93 stars 66 forks source link

Evaluation bottle necks #166

Open bitfort opened 5 years ago

bitfort commented 5 years ago

Sometimes evaluation can be very time consuming and done by 3rd party code. How can we reduce the influence of 3rd party evaluation code performance on the benchmark scores and engineering burden?

bitfort commented 5 years ago

SWG Notes:

Possible solutions (brain storming, have many pros/cons):

Not time evaluation
Fewer evaluation
Provide/choose optimized implementations for evaluation
Let submitters figure out how to handle it

AI(Jacob) - Present thoughts from HPC on this next week.
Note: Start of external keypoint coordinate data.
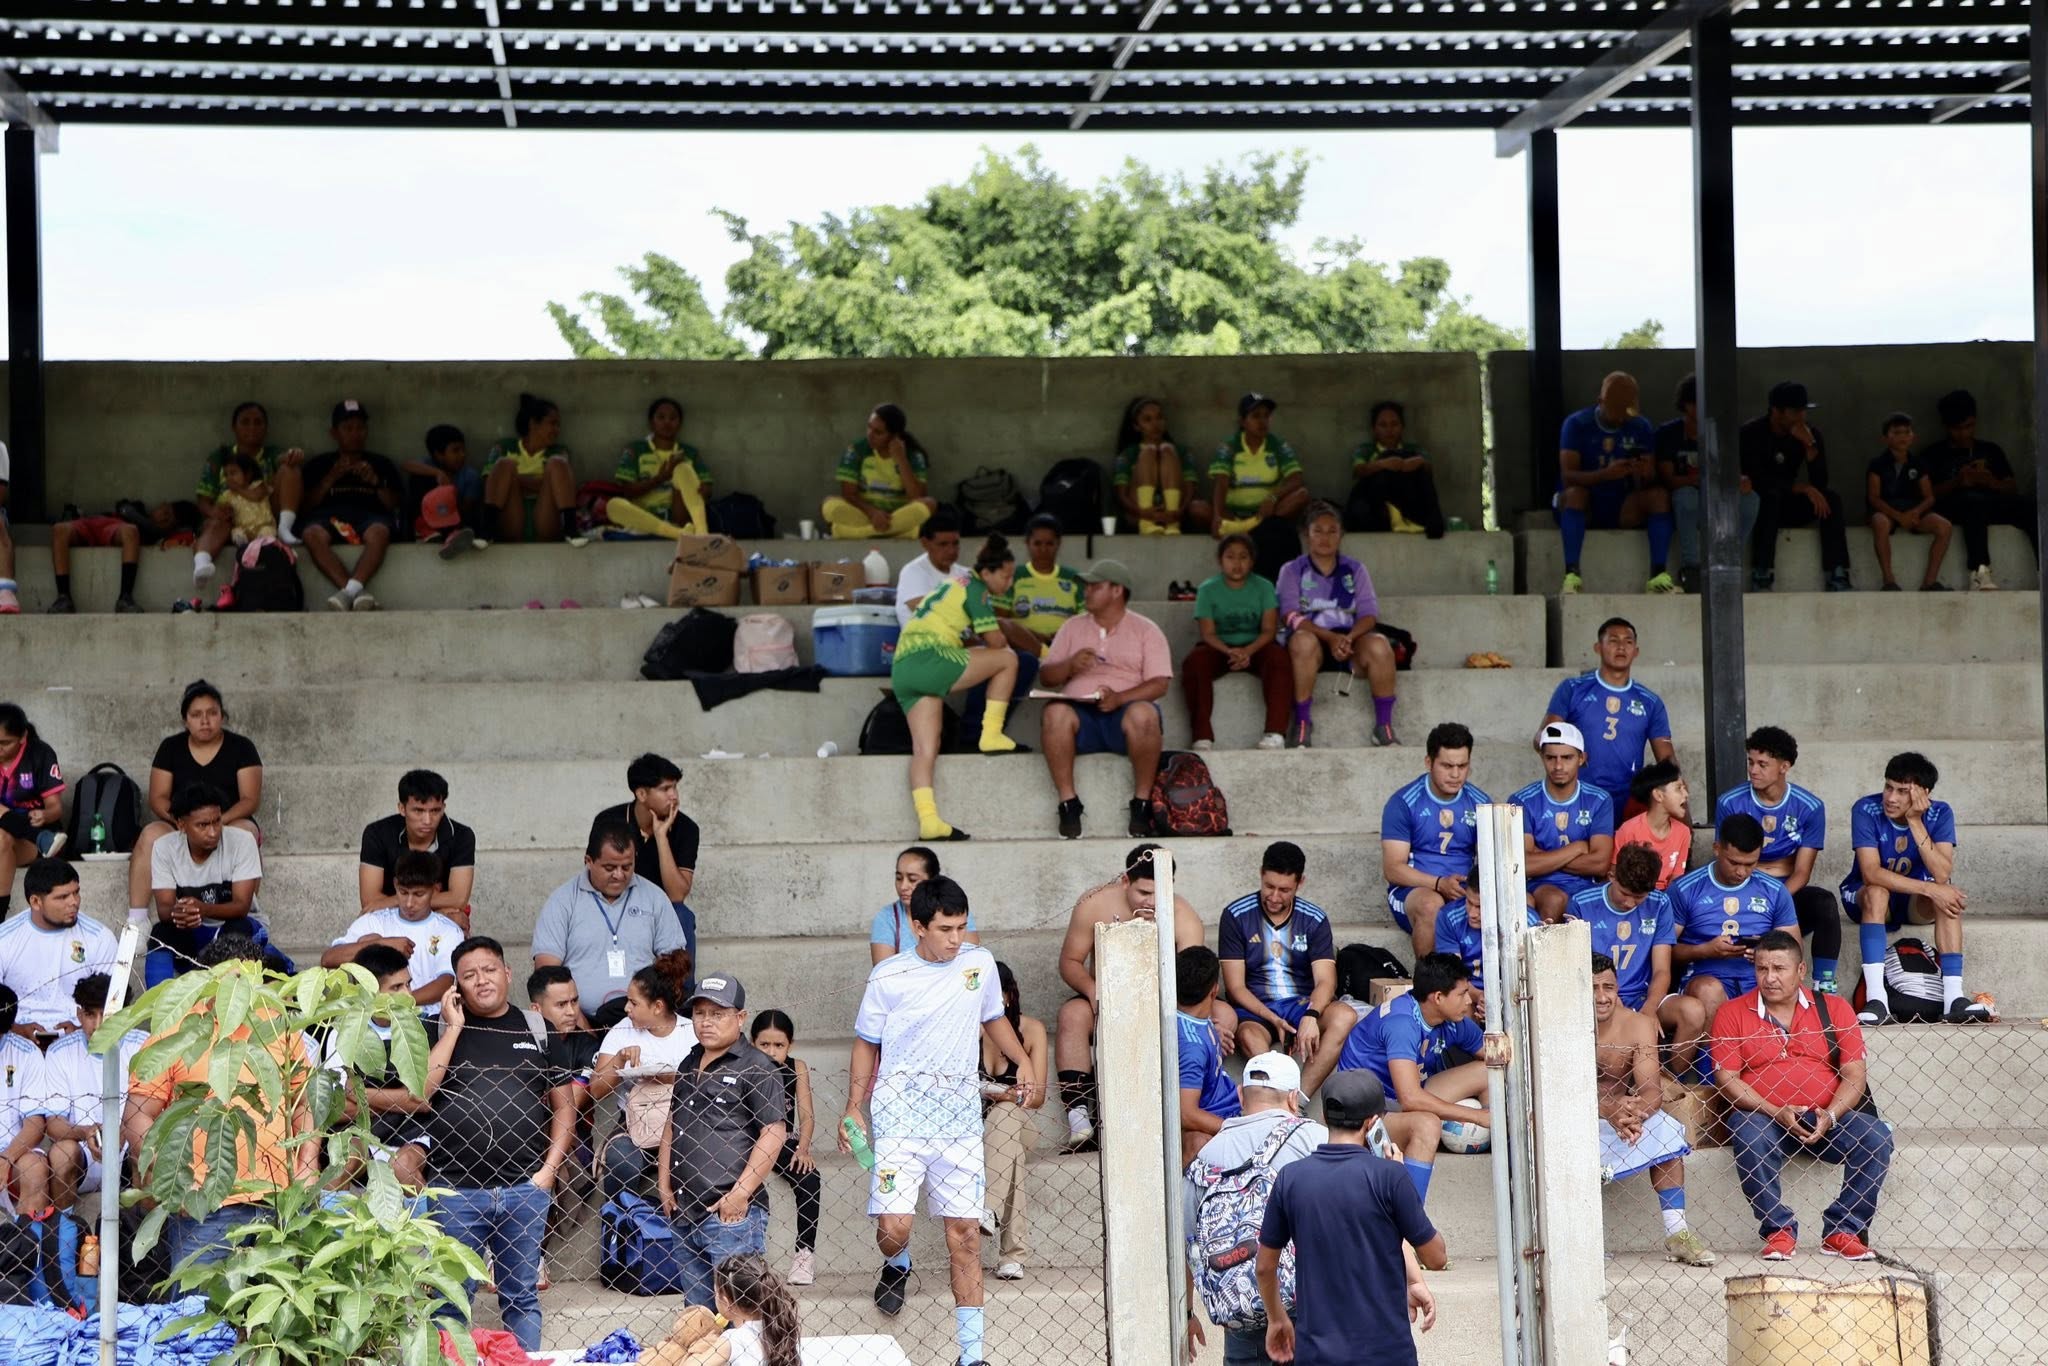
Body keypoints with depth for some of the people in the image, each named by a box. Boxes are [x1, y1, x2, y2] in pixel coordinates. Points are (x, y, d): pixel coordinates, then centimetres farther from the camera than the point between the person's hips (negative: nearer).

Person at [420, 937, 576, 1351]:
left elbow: (564, 1106, 11)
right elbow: (419, 1091, -8)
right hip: (455, 1188, -1)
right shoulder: (440, 1030, 7)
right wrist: (453, 1027, -7)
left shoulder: (538, 1032, 9)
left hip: (524, 1188, 1)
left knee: (522, 1296, 7)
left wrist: (548, 1168, -1)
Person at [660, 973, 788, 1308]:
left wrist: (740, 1194, -16)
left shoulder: (755, 1067, -6)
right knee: (697, 1311, 13)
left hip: (732, 1211, -8)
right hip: (685, 1212, 8)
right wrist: (664, 1184, 17)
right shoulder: (689, 1066, 18)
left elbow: (774, 1133, -12)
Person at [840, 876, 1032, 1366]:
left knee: (965, 1233, 0)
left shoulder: (980, 963, 6)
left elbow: (994, 1018, 23)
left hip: (960, 1118, 3)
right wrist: (853, 1108, 1)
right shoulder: (888, 977, -3)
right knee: (894, 1227, -12)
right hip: (900, 1113, -2)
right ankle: (897, 1266, 27)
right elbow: (867, 1043, 9)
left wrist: (1023, 1063, 7)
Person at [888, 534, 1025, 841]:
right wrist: (1001, 642, 24)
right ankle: (991, 735, 3)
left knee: (925, 749, 0)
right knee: (1007, 658, 4)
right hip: (931, 660, -9)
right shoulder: (975, 588, 2)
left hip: (902, 670, 9)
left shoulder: (950, 587, 29)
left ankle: (928, 820, -13)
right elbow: (995, 641, -1)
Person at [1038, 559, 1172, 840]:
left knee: (1143, 714, -38)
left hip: (1124, 710, -2)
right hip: (1080, 712, 2)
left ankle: (1141, 804, -22)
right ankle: (1068, 804, -26)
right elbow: (1045, 677, 15)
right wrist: (1070, 665, -7)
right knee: (1054, 713, -33)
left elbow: (1159, 683, -2)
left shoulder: (1146, 630, 10)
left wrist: (1119, 698, -19)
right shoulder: (1073, 627, 20)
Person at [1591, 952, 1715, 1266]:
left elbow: (1653, 1090, -18)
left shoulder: (1637, 1026, -7)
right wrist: (1612, 1110, -46)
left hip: (1624, 1114, 3)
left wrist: (1635, 1111, -43)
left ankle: (1676, 1232, -22)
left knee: (1663, 1128, -24)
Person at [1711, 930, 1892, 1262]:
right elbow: (1726, 1078, -3)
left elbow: (1855, 1073, 2)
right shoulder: (1732, 1014, 5)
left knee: (1876, 1136, -24)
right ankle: (1779, 1231, -22)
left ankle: (1843, 1231, -15)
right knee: (1749, 1136, -36)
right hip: (1762, 1118, -2)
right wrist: (1776, 1112, -16)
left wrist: (1829, 1116, -16)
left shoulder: (1834, 1009, 9)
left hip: (1826, 1119, 2)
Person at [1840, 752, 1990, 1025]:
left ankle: (1954, 997, -36)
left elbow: (1942, 875, -26)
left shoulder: (1940, 814, -13)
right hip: (1865, 897, -2)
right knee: (1877, 891, -36)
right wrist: (1929, 889, -36)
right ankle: (1876, 999, -44)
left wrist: (1915, 823, -32)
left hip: (1916, 903, 2)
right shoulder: (1866, 810, -20)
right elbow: (1871, 873, -30)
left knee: (1948, 896, -29)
AI(all submitters) - This is a call for proposal :)

jbalma commented 5 years ago

Can someone provide an example of a benchmark where third-party code is used for serial evaluation and becomes a bottleneck?

I've run into this issue with the translation and image-classification benchmarks, but haven't made it far enough along in porting of the other benchmarks to know which ones are most problematic.

bitfort commented 5 years ago

SWG Notes:

We believe Maskrcnn and SSD with coco evaluation is at the top of the list.

bitfort commented 5 years ago

SWG Notes:

Long term we'd like a unified solution to this, but for v0.6 it will be up to submitters to optimization evaluation code themselves if they deem it necessary. We intend to revisit this issue in the future to reduce effort submitters have to put into evaluation.

petermattson commented 4 years ago

This is backlogged not a rec.